C’est également ce qui a convaincu la productrice du documentaire, Sarah Polley, qui a expliqué à Vulture que la responsabilité de stopper les violences faites aux femmes est constamment attribuée… aux femmes :

“Je me suis rendu compte que je n’avais jamais entendu un homme qui avait maltraité sa compagne expliquer pourquoi il l’avait fait, comment il se sentait en le faisant, ce qu’il se serait passé si on l’avait aidé à arrêter, qui il est maintenant.”

Avec A Better Man, la productrice espère donc montrer le besoin et l’urgence de “créer des espaces pour que cela se produise et de proposer des services pour aider les gens à prendre leurs responsabilités et travailler dans l’optique atteindre la non-violence”.
Parallèlement à la sortie du documentaire, l’équipe derrière A Better Man a lancé une plateforme interactive appelée It Was Me (“C’était moi”) pour encadrer et développer cette revendication. Elle compulse six témoignages d’hommes qui ont été violents avec leur partenaire, et qui travaillent désormais à assumer leurs actes et à refréner leur violence, notamment grâce à des thérapies de groupe.

Le site articule un dialogue autour de cinq phrases prononcées par des femmes qui ont été victimes de violences conjugales : “reconnais ce que tu as fait”, “pourquoi pensais-tu que ce n’était pas grave ?”, “pourquoi l’as-tu caché ?”, “est-ce que tu es prêt à changer ?” et “comment en assumes-tu la responsabilité ?”
“Je dois avoir l’ascendant”, “je ressens de la colère et de la haine pures”, “elle m’a frappé en premier”, “l’homme est le plus fort chez moi”… Chaque agresseur livre sa réponse, permettant de comprendre certains des ressorts et mécanismes des violences conjugales, et montrant à quel point celles-ci touchent tous les milieux.

Comprendre les ressorts systémiques des violences conjugales

C’est bien ce qu’Attiya souhaite montrer, comme elle l’a expliqué à Vulture :

“Steve n’était pas un monstre démoniaque horrible. C’était un jeune homme qui a choisi d’utiliser la violence contre moi, ce qui était nocif et a eu des conséquences sur ma vie et sa vie. Il avait besoin d’aide pour arrêter d’utiliser la violence.”
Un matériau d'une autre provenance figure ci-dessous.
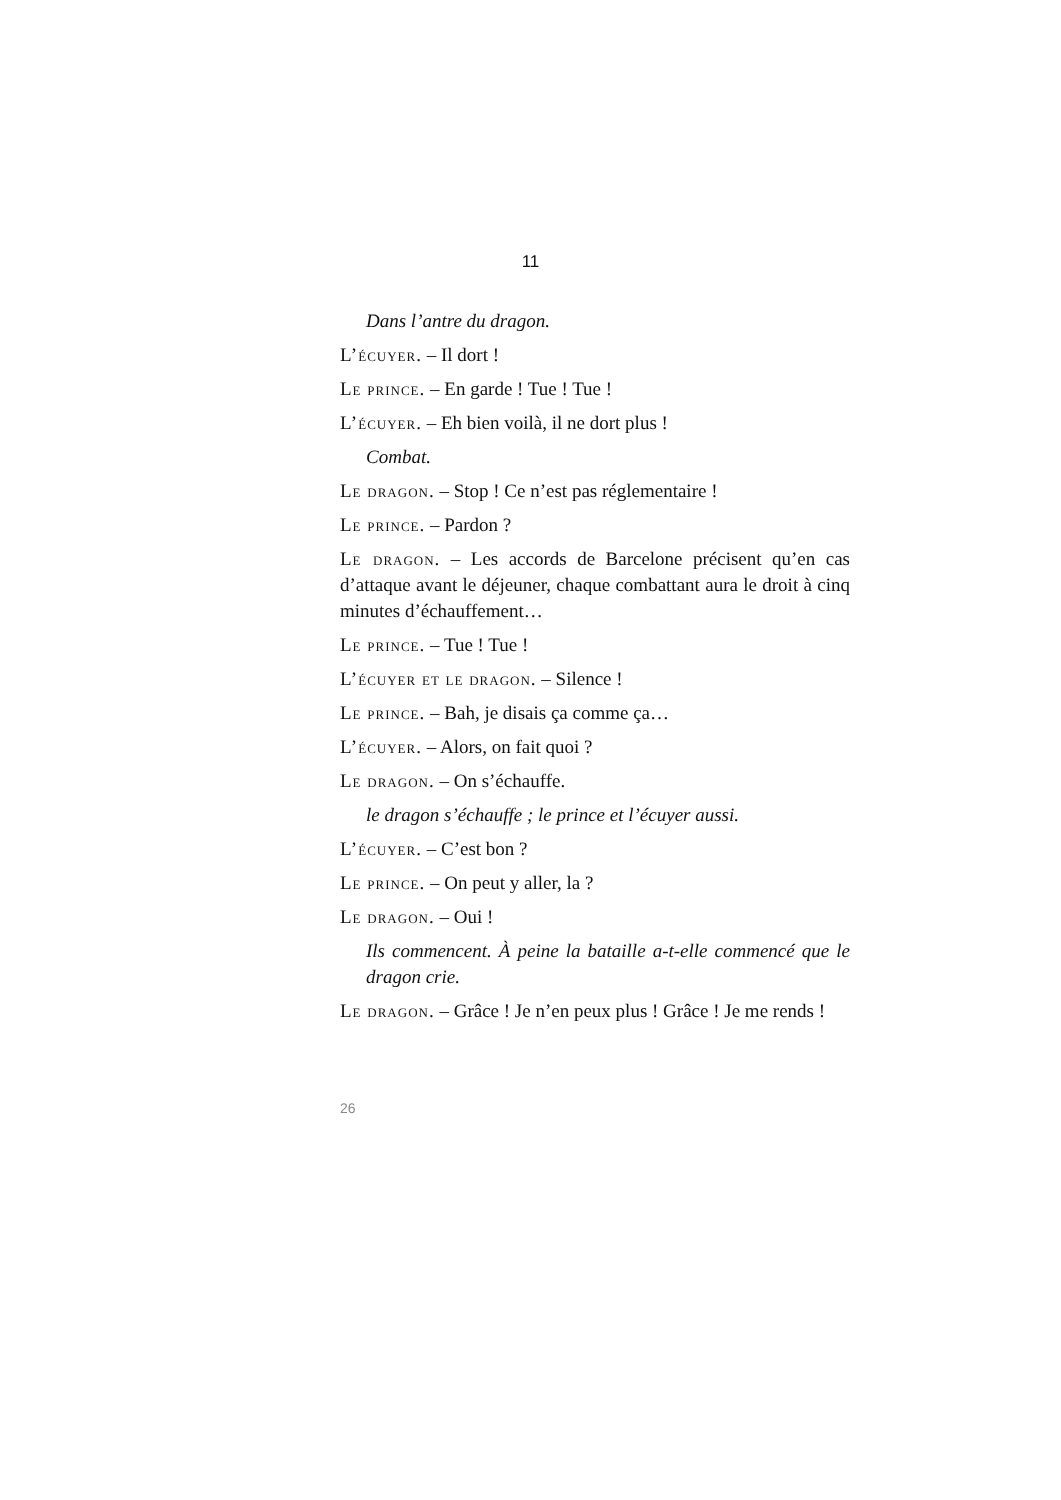11
Dans l’antre du dragon.
L’écuyer. – Il dort !
Le prince. – En garde ! Tue ! Tue !
L’écuyer. – Eh bien voilà, il ne dort plus !
Combat.
Le dragon. – Stop ! Ce n’est pas réglementaire !
Le prince. – Pardon ?
Le dragon. – Les accords de Barcelone précisent qu’en cas d’attaque avant le déjeuner, chaque combattant aura le droit à cinq minutes d’échauffement…
Le prince. – Tue ! Tue !
L’écuyer et le dragon. – Silence !
Le prince. – Bah, je disais ça comme ça…
L’écuyer. – Alors, on fait quoi ?
Le dragon. – On s’échauffe.
le dragon s’échauffe ; le prince et l’écuyer aussi.
L’écuyer. – C’est bon ?
Le prince. – On peut y aller, la ?
Le dragon. – Oui !
Ils commencent. À peine la bataille a-t-elle commencé que le dragon crie.
Le dragon. – Grâce ! Je n’en peux plus ! Grâce ! Je me rends !
26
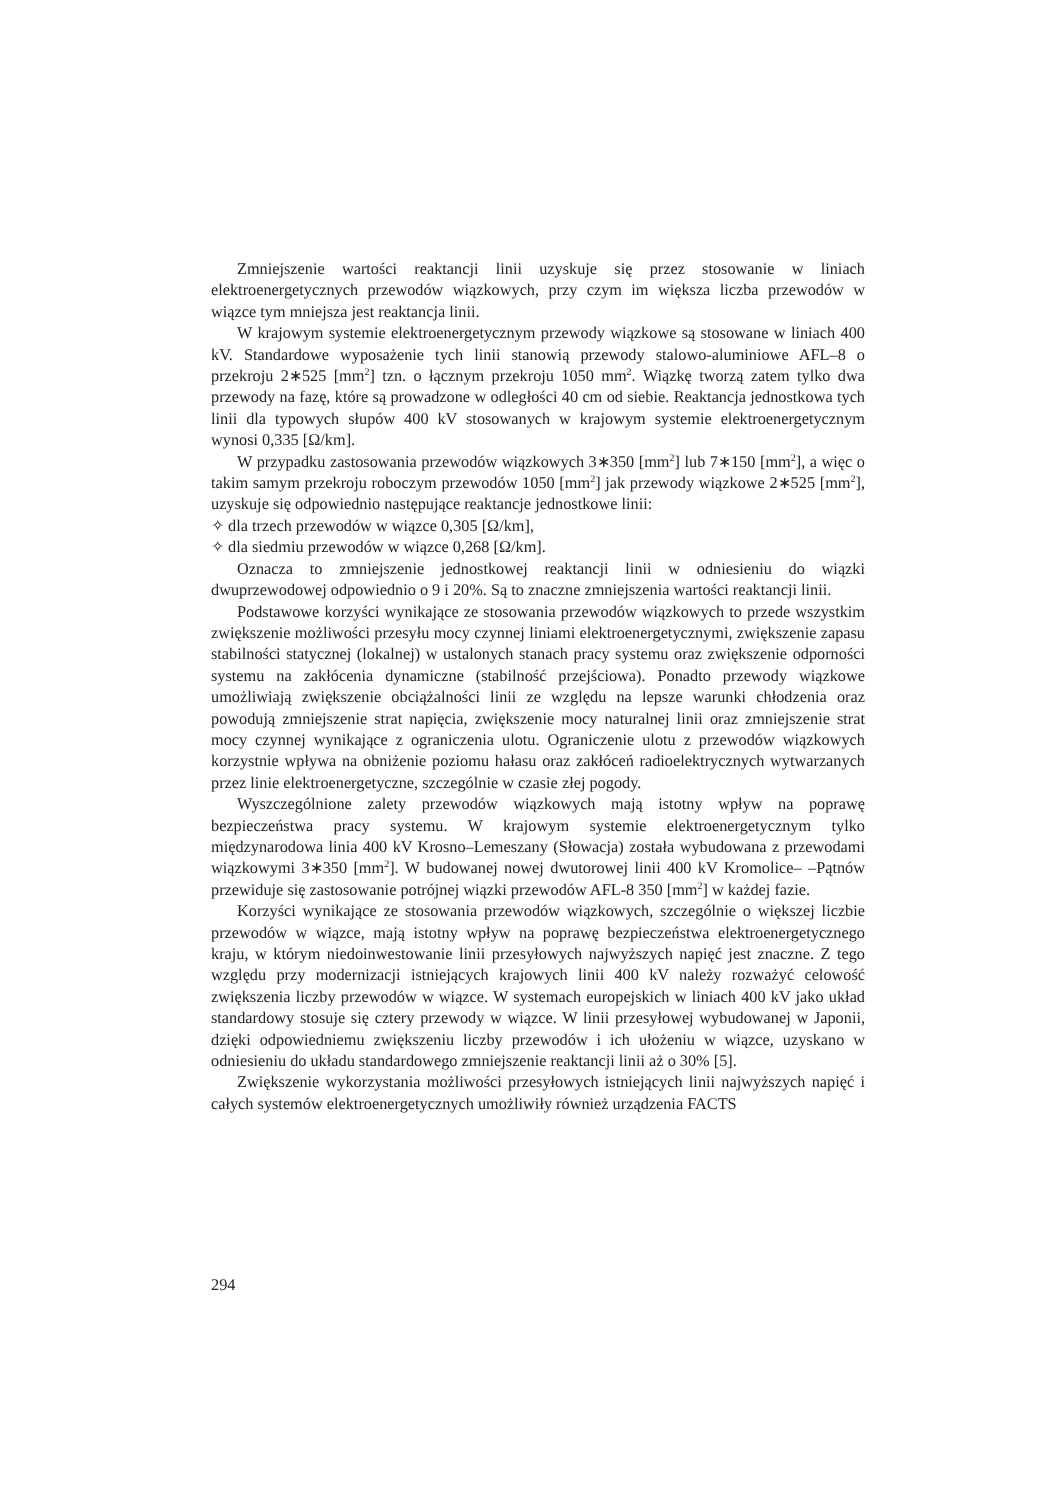Zmniejszenie wartości reaktancji linii uzyskuje się przez stosowanie w liniach elektroenergetycznych przewodów wiązkowych, przy czym im większa liczba przewodów w wiązce tym mniejsza jest reaktancja linii.
W krajowym systemie elektroenergetycznym przewody wiązkowe są stosowane w liniach 400 kV. Standardowe wyposażenie tych linii stanowią przewody stalowo-aluminiowe AFL–8 o przekroju 2∗525 [mm<sup>2</sup>] tzn. o łącznym przekroju 1050 mm<sup>2</sup>. Wiązkę tworzą zatem tylko dwa przewody na fazę, które są prowadzone w odległości 40 cm od siebie. Reaktancja jednostkowa tych linii dla typowych słupów 400 kV stosowanych w krajowym systemie elektroenergetycznym wynosi 0,335 [Ω/km].
W przypadku zastosowania przewodów wiązkowych 3∗350 [mm<sup>2</sup>] lub 7∗150 [mm<sup>2</sup>], a więc o takim samym przekroju roboczym przewodów 1050 [mm<sup>2</sup>] jak przewody wiązkowe 2∗525 [mm<sup>2</sup>], uzyskuje się odpowiednio następujące reaktancje jednostkowe linii:
✧ dla trzech przewodów w wiązce 0,305 [Ω/km],
✧ dla siedmiu przewodów w wiązce 0,268 [Ω/km].
Oznacza to zmniejszenie jednostkowej reaktancji linii w odniesieniu do wiązki dwuprzewodowej odpowiednio o 9 i 20%. Są to znaczne zmniejszenia wartości reaktancji linii.
Podstawowe korzyści wynikające ze stosowania przewodów wiązkowych to przede wszystkim zwiększenie możliwości przesyłu mocy czynnej liniami elektroenergetycznymi, zwiększenie zapasu stabilności statycznej (lokalnej) w ustalonych stanach pracy systemu oraz zwiększenie odporności systemu na zakłócenia dynamiczne (stabilność przejściowa). Ponadto przewody wiązkowe umożliwiają zwiększenie obciążalności linii ze względu na lepsze warunki chłodzenia oraz powodują zmniejszenie strat napięcia, zwiększenie mocy naturalnej linii oraz zmniejszenie strat mocy czynnej wynikające z ograniczenia ulotu. Ograniczenie ulotu z przewodów wiązkowych korzystnie wpływa na obniżenie poziomu hałasu oraz zakłóceń radioelektrycznych wytwarzanych przez linie elektroenergetyczne, szczególnie w czasie złej pogody.
Wyszczególnione zalety przewodów wiązkowych mają istotny wpływ na poprawę bezpieczeństwa pracy systemu. W krajowym systemie elektroenergetycznym tylko międzynarodowa linia 400 kV Krosno–Lemeszany (Słowacja) została wybudowana z przewodami wiązkowymi 3∗350 [mm<sup>2</sup>]. W budowanej nowej dwutorowej linii 400 kV Kromolice– –Pątnów przewiduje się zastosowanie potrójnej wiązki przewodów AFL-8 350 [mm<sup>2</sup>] w każdej fazie.
Korzyści wynikające ze stosowania przewodów wiązkowych, szczególnie o większej liczbie przewodów w wiązce, mają istotny wpływ na poprawę bezpieczeństwa elektroenergetycznego kraju, w którym niedoinwestowanie linii przesyłowych najwyższych napięć jest znaczne. Z tego względu przy modernizacji istniejących krajowych linii 400 kV należy rozważyć celowość zwiększenia liczby przewodów w wiązce. W systemach europejskich w liniach 400 kV jako układ standardowy stosuje się cztery przewody w wiązce. W linii przesyłowej wybudowanej w Japonii, dzięki odpowiedniemu zwiększeniu liczby przewodów i ich ułożeniu w wiązce, uzyskano w odniesieniu do układu standardowego zmniejszenie reaktancji linii aż o 30% [5].
Zwiększenie wykorzystania możliwości przesyłowych istniejących linii najwyższych napięć i całych systemów elektroenergetycznych umożliwiły również urządzenia FACTS
294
Via son expérience personnelle, la réalisatrice veut montrer la dimension systémique et sociétale de ce type d’agressions, et inspirer des discussions publiques et individuelles “sur la violence conjugale, la guérison et la justice”. En septembre dernier, le bilan du ministère de l’Intérieur concernant les meurtres conjugaux commis en France en 2016 montrait notamment qu’en moyenne, une femme a été tuée tous les trois jours. Un nombre relativement “stable” par rapport aux chiffres de 2015, démontrant que les mentalités ne semblent pas évoluer.
L’équipe derrière A Better Man, exclusivement féminine à l’exception du coréalisateur, voulait créer un documentaire “plein d’espoir, respectueux, non sensationnaliste” sur le sujet. Aux yeux d’Attiya, le film montre bien “la guérison qui peut se produire quand la personne utilisant la violence assume la responsabilité du mal qu’elle a fait”. Elle espère ensuite le montrer à plus grande échelle, pour susciter de grands changements sociétaux :

“Il n’y a pas que ces hommes qui ont blessé des femmes. Il y a les lieux de travail, les écoles, le système judiciaire, et les quartiers qui n’ont rien fait pour les protéger. Je veux amener notre film non seulement à des festivals, mais également sur ces autres lieux, qui sont là où le vrai changement doit se produire.”

A Better Man sera diffusé sur TVO, le plus ancien service éducatif télévisé au Canada, ce 25 novembre à l’occasion de la journée internationale pour l’élimination de la violence à l’égard des femmes.